Segundo o delegado que investiga o caso, Alexandre Bruno Barros, o ex-prefeito é apontado como o líder da suposta organização criminosa e filho dele seria o “laranja”. O político pode responder na Justiça de Goiás por receptação e associação criminosa. a empresa da família foi multada em R$ 2 milhões por sonegação fiscal.

“Ele organizou todo o esquema delitivo. Digo isso porque não há o furto da carga sem a figura do receptador. O filho figurou, inicialmente, como laranja. Ele adquiria a carga pelo valor aproximado de R$ 80 mil e revendia a preço de mercado, então o lucro era exorbitante”, descreve o delegado.

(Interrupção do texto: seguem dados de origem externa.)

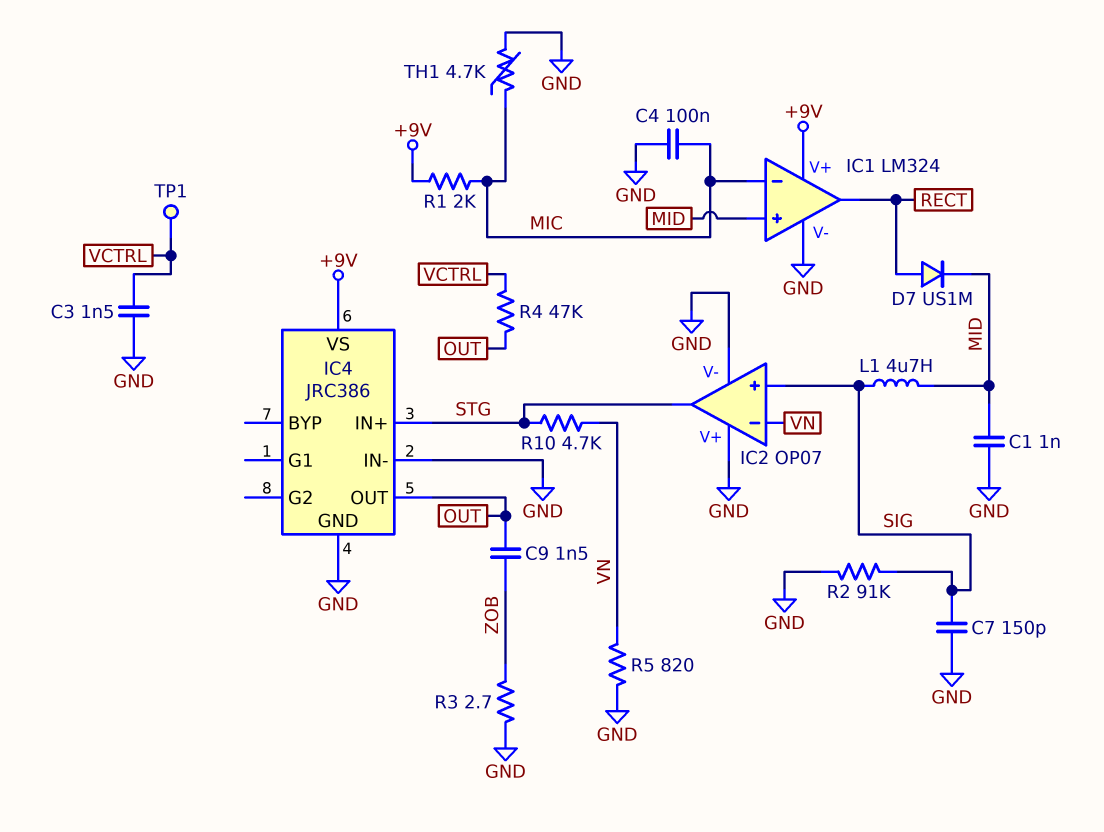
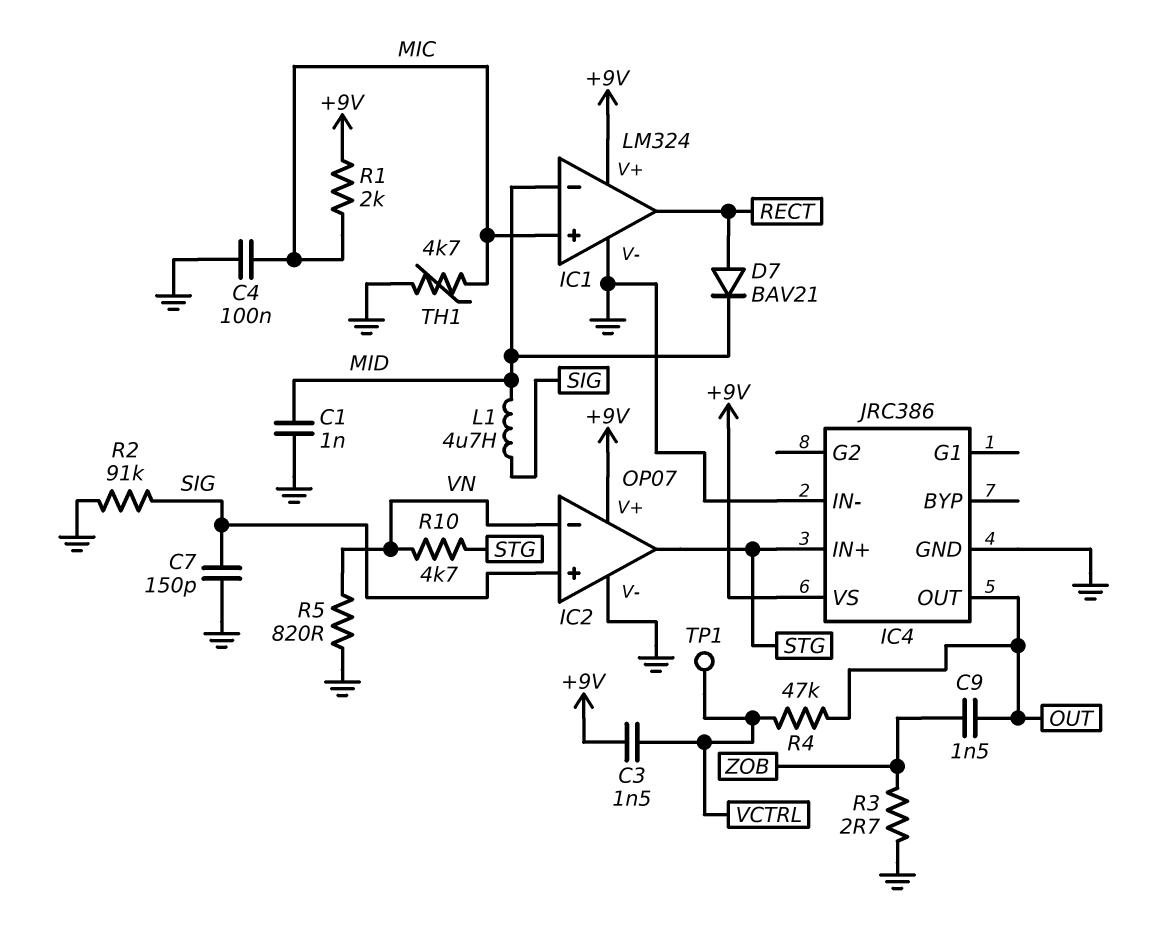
C3: 1.5nF (GND, VCTRL) -> 1.5nF (+9V, VCTRL)
D7: diode US1M (A RECT, K MID) -> diode BAV21 (A RECT, K MID)
IC1 pin in+: MID -> MIC
IC1 pin in-: MIC -> MID
IC2 pin V+: GND -> +9V

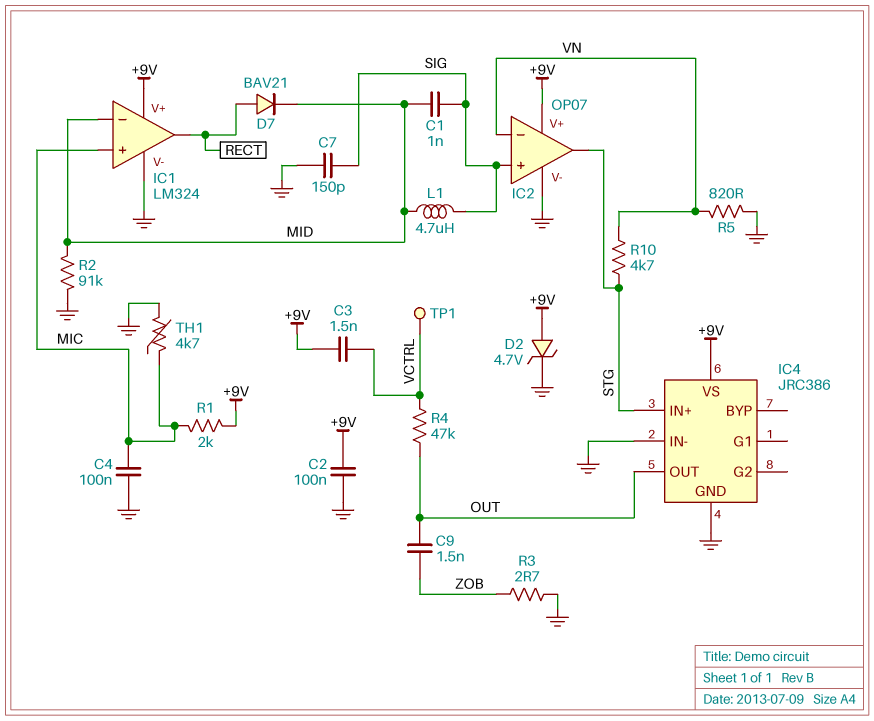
C1: 1nF (GND, MID) -> 1nF (MID, SIG)
C2: none -> 100nF (+9V, GND)
D2: none -> zener 4.7V (A +9V, K GND)
R2: 91k (GND, SIG) -> 91k (GND, MID)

A prisão do ex-prefeito ocorreu depois que a polícia monitorou uma carga roubada no Mato Grosso do Sul, na semana passada em Mato Grosso do Sul. Dois assaltantes foram presos quando voltavam para o estado.

O tenente da Polícia Militar Dieison do Carmo relata que os dois assaltantes deixaram a carga de algodão em Indiara e retornavam para casa com o veículo vazio, mas admitiram envolvimento no esquema no momento da prisão.

“Foram encontrados aparelhos bloqueadores de sinais e os dois indivíduos que cometeram o roubo”, relata o tenente.

Ex-prefeito de Indiara Osvaldo Jesus Novais preso em Goiás — Foto: Reprodução/TV Anhanguera

Ex-prefeito de Indiara Osvaldo Jesus Novais preso em Goiás — Foto: Reprodução/TV Anhanguera

Investigação

A Polícia Civil calcula que no tempo em que o grupo agiu, foram compradas mais de 20 cargas roubadas em São Paulo , Mato Grosso, Mato Grosso do Sul, Minas Gerais e Tocantins.

Fiscais do governo goiano descobriram que a organização comprava notas para legalizar a carga roubada.

“De todas as formas eles se beneficiavam, não pagavam nada na saída porque compravam notas com crédito e esquentavam a mercadoria com a nota fiscal”, explica o delegado fiscal Gerson de Almeida.